Dump Gawd: Hyperbolic Time Chamber Rap 20

Tha God Fahim

 – 2025
par Jeff, le 12 décembre 2025
8

On va terminer l’année comme on l’a commencée : en se demandant comment Tha God Fahim parvient à afficher une productivité aussi ahurissante sans nous sortir par tous les trous. Rappelez-vous : en janvier, nous évoquions son association avec Nicholas Craven, grand spécialiste de la boucle soulful au service d’une esthétique qui caresse dans le sens du poil le fan du son new-yorkais bien « gritty ».

Entamée fin novembre 2024, cette association entre le producteur canadien et le MC basé à Atlanta comptait déjà quatre (courts) volumes quelques semaines plus tard, et on sentait déjà bien que ces deux-là n’allaient pas s’arrêter en si bon chemin. Mais de là à imaginer que moins de douze mois plus tard elle en serait à sa 22ème itération, non. Pourtant, nous y voilà : dans une dynamique qui interroge autant qu’elle fascine, Nicholas Craven et Tha God Fahim continuent de charbonner sans se préoccuper de ce qui se passe autour d’eux, sans vraiment questionner notre capacité à les suivre dans leur délire productiviste.

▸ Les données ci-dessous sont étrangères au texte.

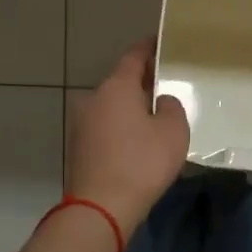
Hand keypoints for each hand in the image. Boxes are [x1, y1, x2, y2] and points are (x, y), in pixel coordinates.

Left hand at [67, 39, 190, 233]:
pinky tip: (138, 143)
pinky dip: (121, 129)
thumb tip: (161, 101)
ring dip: (131, 109)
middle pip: (122, 82)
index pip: (134, 56)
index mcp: (116, 86)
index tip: (163, 42)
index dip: (150, 47)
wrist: (99, 208)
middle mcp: (94, 98)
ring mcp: (81, 124)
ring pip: (112, 107)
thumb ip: (171, 107)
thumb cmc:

Aux fins de la présente chronique, on va vous épargner l’écoute des 15 premiers volumes pensés comme les épisodes d’une première saison, et plutôt se concentrer sur les 7 qui ont été livrés ces dernières semaines – rien que de l’écrire, ça me fatigue. Entamée sans la moindre surprise dans la forme comme sur le fond (des boucles minimalistes et un rappeur qui convoque tout ce que le vocabulaire guerrier peut usiner comme métaphores pour asseoir sa prétendue supériorité), la série Hyperbolic Time Chamber Rap a trouvé un souffle nouveau dès son 17ème volume en introduisant le personnage de Jay NiCE, un autre pourvoyeur sudiste de streams of consciousness réservés aux seigneurs de l’underground qui ont choisi de flinguer leur vie sociale pour (essayer de) suivre un sous-courant du rap totalement imprévisible dans son calendrier de sorties.

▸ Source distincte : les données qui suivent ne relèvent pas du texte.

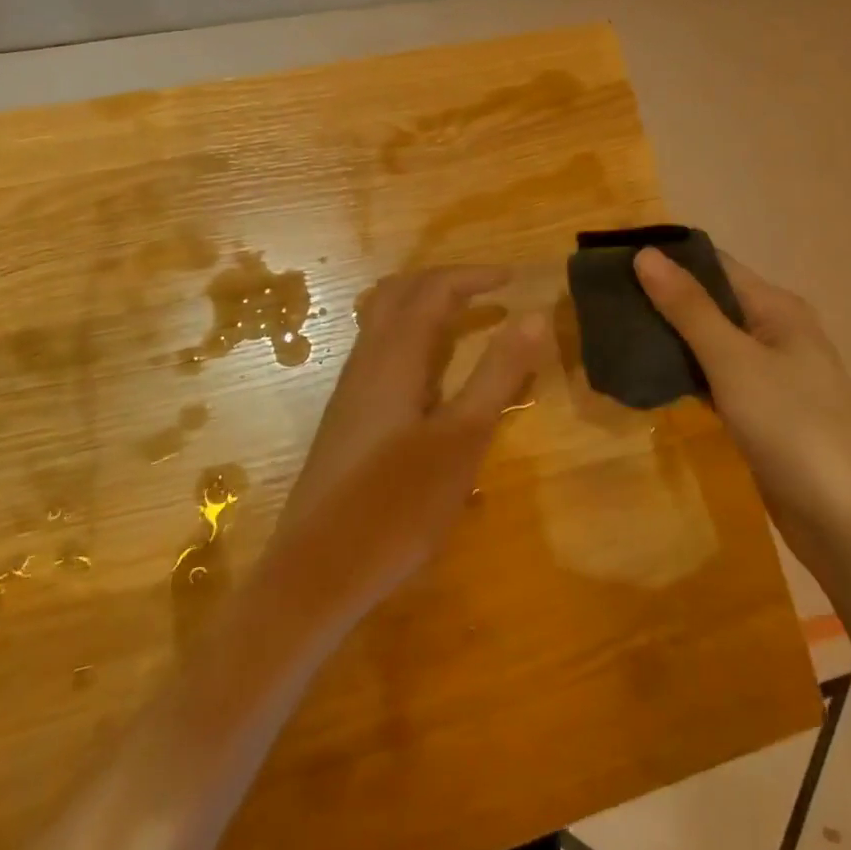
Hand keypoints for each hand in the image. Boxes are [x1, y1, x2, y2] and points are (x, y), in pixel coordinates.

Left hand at [265, 268, 546, 619]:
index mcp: (395, 355)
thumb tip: (533, 315)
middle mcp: (367, 360)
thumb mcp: (462, 439)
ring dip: (425, 308)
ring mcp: (351, 389)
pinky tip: (434, 378)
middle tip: (487, 290)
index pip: (434, 289)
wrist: (317, 573)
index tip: (513, 279)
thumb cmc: (397, 504)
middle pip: (400, 293)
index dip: (474, 276)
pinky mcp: (347, 417)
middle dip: (444, 281)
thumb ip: (497, 374)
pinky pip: (381, 351)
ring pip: (383, 321)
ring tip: (466, 322)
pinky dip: (412, 339)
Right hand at [632, 249, 850, 566]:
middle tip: (603, 300)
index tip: (614, 260)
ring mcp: (769, 376)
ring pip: (708, 343)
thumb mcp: (735, 361)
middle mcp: (775, 333)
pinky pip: (713, 379)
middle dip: (661, 299)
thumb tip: (645, 253)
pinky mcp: (760, 414)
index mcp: (777, 309)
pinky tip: (646, 376)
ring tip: (613, 332)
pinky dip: (683, 374)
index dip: (667, 259)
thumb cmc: (795, 428)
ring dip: (668, 337)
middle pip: (710, 302)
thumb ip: (689, 308)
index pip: (714, 265)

Inconnu de l’auditeur de rap lambda, pas spécialement remarquable quand on écoute ses travaux en solo, il trouve une raison d’exister aux côtés du charismatique Tha God Fahim, avec qui il a régulièrement croisé le fer ces dernières années. Mais si les passes d’armes entre les deux MC’s sont aussi mémorables, on ne va pas se mentir, c’est grâce à un Nicholas Craven dont la versatilité, bien plus marquée que sur ses précédentes livraisons pour Tha God Fahim, est l’atout premier d'un EP comme Dump Gawd: Hyperbolic Time Chamber Rap 20, qu'on a choisi de mettre en évidence dans ce papier. Ici, la variété se trouve autant dans la richesse inattendue des samples, que dans la façon dont ils sont travaillés et exploités, comme pour répondre à des détracteurs qui voient en lui un beatmaker trop monomaniaque pour être pertinent au-delà d’un rayon d’activité limité à Roc Marciano, Your Old Droog et quelques autres.

Dans un rap assoiffé de visibilité, à la recherche permanente d’un X factor qui n’a certainement pas la prétention de détenir, Tha God Fahim continue d’imposer sa vision antithétique, celle d’une proposition musicale qui fonctionne auprès d’une niche qui accepte d’être waterboardée par une discographie qui se compte en centaines (!) de références, et dont elle peine à entrevoir les limites. On ne sait pas où il va, on ne sait pas pourquoi il fait ça, mais on prend un pied fou à souffrir.